Neighbors in Arms: Burlington and the Revolution

From the first alarm at Lexington and Concord to service in the Continental Army, the story of Burlington’s militia traces the opening years of the American Revolution.

Neighbors in Arms: Burlington and the Revolution

The United States is celebrating the 250th anniversary of the signing of the Declaration of Independence this summer. Here in Massachusetts, the commemoration reminds us of two important facts: First, the American Revolution started just down the road with the Battles of Lexington and Concord; Second, if it hadn’t been for our militia responding in one minute on April 19, 1775, there would not be a Declaration today.

The story of the involvement of Burlington’s militia in that battle is typically told as follows: Burlington, which was then the second precinct of Woburn, fought with Colonel David Green’s 2nd Regiment of Foot, with the 3rd Company under the command of Captain Joshua Walker. On that day Captain Walker had about 78 men. The company arrived at Lexington Green minutes after the first skirmish of the War, stayed to help with the wounded, and pursued the British to Concord. They established a defensive position on the Concord Road at what would become known as the Bloody Angle. There, eight British soldiers were killed or wounded.

Burlington was involved in another important way that day: The first British prisoners were taken to the Reed saw mill, located at what is now the Burlington Mall parking lot, as James Reed recounted on January 19, 1825: “I also saw a British soldier march up the road, near said meeting-house, and Joshua Reed of Woburn met him, and demanded him to surrender. He then took his arms and equipments from him, and I took charge of him, and took him to my house…” Reed went on to tell of a handful of other prisoners that were conveyed to his property before being taken to a less prominent location.

By the end of that April day, militia from throughout New England surrounded Boston; the Woburn militia joined their comrades in Charlestown.

On June 15, 1775, the British tried to break the siege, forcing the militia to retreat from the Charlestown peninsula in the battle of Bunker Hill. Although the British technically prevailed, the victory came at a staggering cost of over 1,000 casualties, and the command decided breaking the siege would be too costly.

Two weeks later, George Washington arrived in Cambridge and formally took command of the Continental Army. For the militia, it marked the beginning of a difficult transition. Washington expected a trained army capable of standing toe-to-toe with British regulars. What he found instead were citizen-soldiers whose bonds of familiarity—officers and enlisted men often being neighbors—did not fit the strict military hierarchy he intended to impose.

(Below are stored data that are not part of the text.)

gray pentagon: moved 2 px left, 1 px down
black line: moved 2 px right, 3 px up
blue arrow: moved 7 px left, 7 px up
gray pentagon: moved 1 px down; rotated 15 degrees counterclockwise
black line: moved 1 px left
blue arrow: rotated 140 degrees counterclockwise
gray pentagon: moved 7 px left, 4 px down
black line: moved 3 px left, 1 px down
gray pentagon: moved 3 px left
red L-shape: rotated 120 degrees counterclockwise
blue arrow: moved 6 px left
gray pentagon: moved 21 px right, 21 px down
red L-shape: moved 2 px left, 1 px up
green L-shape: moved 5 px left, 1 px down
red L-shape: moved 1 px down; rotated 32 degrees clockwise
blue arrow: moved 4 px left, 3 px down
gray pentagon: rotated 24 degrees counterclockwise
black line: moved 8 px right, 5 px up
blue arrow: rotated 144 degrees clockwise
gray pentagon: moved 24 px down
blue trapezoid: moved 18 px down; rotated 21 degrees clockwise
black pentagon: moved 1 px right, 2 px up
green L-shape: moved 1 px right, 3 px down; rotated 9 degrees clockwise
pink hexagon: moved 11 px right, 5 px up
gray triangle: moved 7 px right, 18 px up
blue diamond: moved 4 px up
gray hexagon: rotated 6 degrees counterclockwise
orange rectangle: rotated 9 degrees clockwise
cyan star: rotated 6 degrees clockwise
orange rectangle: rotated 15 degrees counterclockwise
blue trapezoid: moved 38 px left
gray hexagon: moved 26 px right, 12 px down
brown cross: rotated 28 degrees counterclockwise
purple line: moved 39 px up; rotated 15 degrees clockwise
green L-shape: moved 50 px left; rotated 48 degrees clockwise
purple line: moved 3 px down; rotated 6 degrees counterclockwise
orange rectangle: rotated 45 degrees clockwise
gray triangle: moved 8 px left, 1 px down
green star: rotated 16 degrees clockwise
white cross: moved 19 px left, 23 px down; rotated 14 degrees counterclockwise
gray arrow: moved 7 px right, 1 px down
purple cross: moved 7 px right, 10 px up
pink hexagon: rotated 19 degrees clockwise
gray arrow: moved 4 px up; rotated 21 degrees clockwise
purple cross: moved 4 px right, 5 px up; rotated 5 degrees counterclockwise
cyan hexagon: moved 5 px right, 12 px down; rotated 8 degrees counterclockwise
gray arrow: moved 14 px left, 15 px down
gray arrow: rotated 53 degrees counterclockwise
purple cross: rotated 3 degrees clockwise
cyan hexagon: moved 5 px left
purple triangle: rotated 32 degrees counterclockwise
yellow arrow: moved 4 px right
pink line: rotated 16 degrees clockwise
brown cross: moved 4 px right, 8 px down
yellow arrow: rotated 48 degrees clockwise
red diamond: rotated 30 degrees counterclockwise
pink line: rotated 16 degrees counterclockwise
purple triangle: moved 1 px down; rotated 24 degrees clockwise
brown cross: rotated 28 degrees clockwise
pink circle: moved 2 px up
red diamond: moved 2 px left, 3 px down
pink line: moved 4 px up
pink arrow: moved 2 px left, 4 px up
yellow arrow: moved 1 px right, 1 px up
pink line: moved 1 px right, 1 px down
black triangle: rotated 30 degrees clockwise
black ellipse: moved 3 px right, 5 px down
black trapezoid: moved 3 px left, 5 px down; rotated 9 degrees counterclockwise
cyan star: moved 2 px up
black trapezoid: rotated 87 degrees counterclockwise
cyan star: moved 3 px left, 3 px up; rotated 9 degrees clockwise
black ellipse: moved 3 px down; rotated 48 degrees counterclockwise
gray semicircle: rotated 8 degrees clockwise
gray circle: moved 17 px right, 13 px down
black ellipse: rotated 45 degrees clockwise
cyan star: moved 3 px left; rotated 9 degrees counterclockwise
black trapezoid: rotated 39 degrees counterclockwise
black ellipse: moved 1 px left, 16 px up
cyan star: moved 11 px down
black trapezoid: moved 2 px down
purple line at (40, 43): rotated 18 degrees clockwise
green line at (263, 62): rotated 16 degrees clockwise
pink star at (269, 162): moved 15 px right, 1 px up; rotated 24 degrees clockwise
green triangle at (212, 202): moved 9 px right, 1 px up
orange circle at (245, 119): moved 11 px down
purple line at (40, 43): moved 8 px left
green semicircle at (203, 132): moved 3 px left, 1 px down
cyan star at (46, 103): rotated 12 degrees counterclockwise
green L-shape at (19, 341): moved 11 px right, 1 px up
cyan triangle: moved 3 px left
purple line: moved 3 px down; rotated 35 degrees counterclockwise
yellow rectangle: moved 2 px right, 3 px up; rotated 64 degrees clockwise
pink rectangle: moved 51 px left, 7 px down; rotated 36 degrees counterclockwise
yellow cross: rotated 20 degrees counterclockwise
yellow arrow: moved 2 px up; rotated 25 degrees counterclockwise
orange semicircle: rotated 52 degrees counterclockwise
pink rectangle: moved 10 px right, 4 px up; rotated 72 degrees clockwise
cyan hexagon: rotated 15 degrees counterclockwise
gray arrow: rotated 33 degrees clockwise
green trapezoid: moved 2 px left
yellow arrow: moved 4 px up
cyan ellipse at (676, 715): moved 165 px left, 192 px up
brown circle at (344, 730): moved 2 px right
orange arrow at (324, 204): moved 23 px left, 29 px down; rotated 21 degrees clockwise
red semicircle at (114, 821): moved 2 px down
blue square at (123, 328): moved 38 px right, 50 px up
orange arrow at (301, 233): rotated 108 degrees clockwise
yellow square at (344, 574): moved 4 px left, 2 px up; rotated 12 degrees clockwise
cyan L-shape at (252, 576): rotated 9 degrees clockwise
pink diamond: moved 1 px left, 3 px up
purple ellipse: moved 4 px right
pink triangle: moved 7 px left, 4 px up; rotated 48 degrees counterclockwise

The situation shifted in March 1776 when General Henry Knox arrived with artillery hauled from Fort Ticonderoga. The guns were positioned on the heights above Boston, forcing the British to evacuate the city for Halifax. With Boston secured, Washington moved his army to New York City, where the next phase of the war would unfold—and where some of the Woburn men almost certainly followed.

Military records, fragmentary as they are, hint at that movement. James Bennett, for example, appears repeatedly in the rolls: serving in 1775 with Capt. Joshua Walker’s company after the alarm of April 19; later enlisting under Capt. John Wood in Cambridge; and by June 1776 turning up in New York, where he drew pay and signed receipts for arms. His record suggests he marched with Washington’s forces and likely participated in the New York and New Jersey campaign of 1776.

Others from the same circle followed similar paths. Capt. Joshua Walker continued into the Continental service, eventually commanding Woburn companies and later serving in detachments ordered toward the Hudson and beyond. James Reed also transitioned from local militia service into Continental regiments, receiving pay and uniform allowances while the army reorganized in the field. Piece by piece, the records show the same pattern: men who began as local militia became part of a shifting national army whose movements carried them far from Massachusetts.

But as the war moved south, the story of these men became harder to follow. Their identity as a single company dissolved into the larger Continental Army. Their individual service survives in scattered entries—musters, pay rolls, and receipts—rather than in unified narratives of battle.

Lexington, Concord, and Bunker Hill are in our backyard; we know a lot about those battles and are proud of our forefathers who fought. When the combatants moved south, the war was something happening elsewhere. When it was over we celebrated collectively and welcomed our heroes who came home.

By the time the war finally ended, the outcome was not yet visible from the New England towns where it had begun. That came later, in October 1781, when British forces surrendered to George Washington at Yorktown, effectively ending major combat operations and securing American independence.